Goal: Understand basic money concepts. 

Use simple language: “We use money to buy things.” 

Introduce choices: “You can buy this toy or save for a bigger one later.” 

Model behavior: Let them see you use cash or a card and talk about what you’re doing. 

Ages 6–9 (Early Elementary) 

Goal: Learn about saving, spending, and earning. 

Use jars or envelopes labeled Spend, Save, Give to divide allowance or money from chores. 

Involve them in small purchases to teach cost and decision-making. 

Talk about needs vs. wants using examples like groceries (need) vs. candy (want). 

Let them earn money for age-appropriate chores to build work-money connection. 

Ages 10–13 (Late Elementary to Early Middle School) 

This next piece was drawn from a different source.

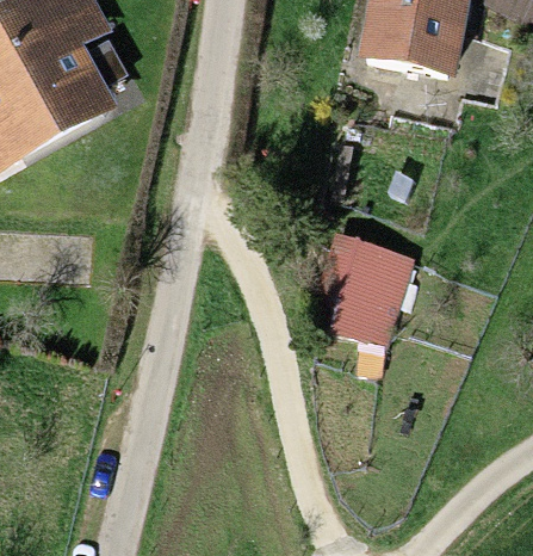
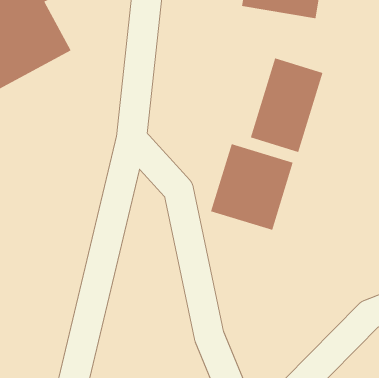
building: none -> [250,57,323,153]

Goal: Practice managing small amounts of money. 

Open a savings account with them and review the statements together. 

Give them a budget for school supplies or birthday gifts and help them plan. 

Talk about opportunity cost: “If you buy this video game, you won’t have enough for that outing.” 

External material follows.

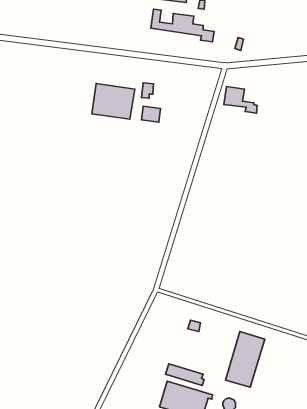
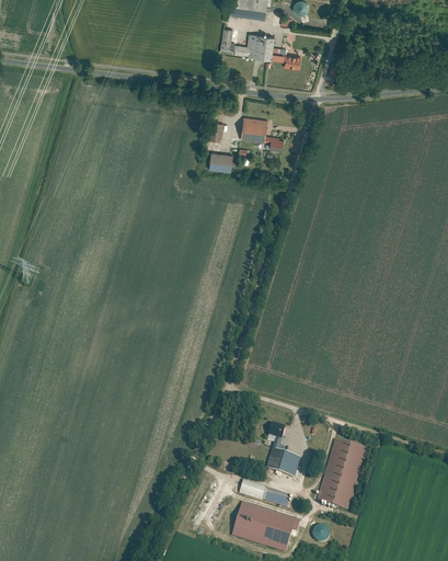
building: [92,83,135,119] -> none
building: [224,87,257,113] -> [241,115,284,149]
building: none -> [264,447,301,478]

Encourage short-term savings goals (e.g., a toy or event) and track progress together. 

Ages 14–18 (Teens) 

Goal: Prepare for financial independence. 

Teach them how to budget. Use apps or spreadsheets to track income from part-time jobs or allowances, and taxes. 

Discuss credit and debt. Explain how credit cards work and the consequences of interest. 

Involve them in family budget discussions where appropriate (like saving for college). 

Encourage smart saving habits for longer-term goals like a car or college.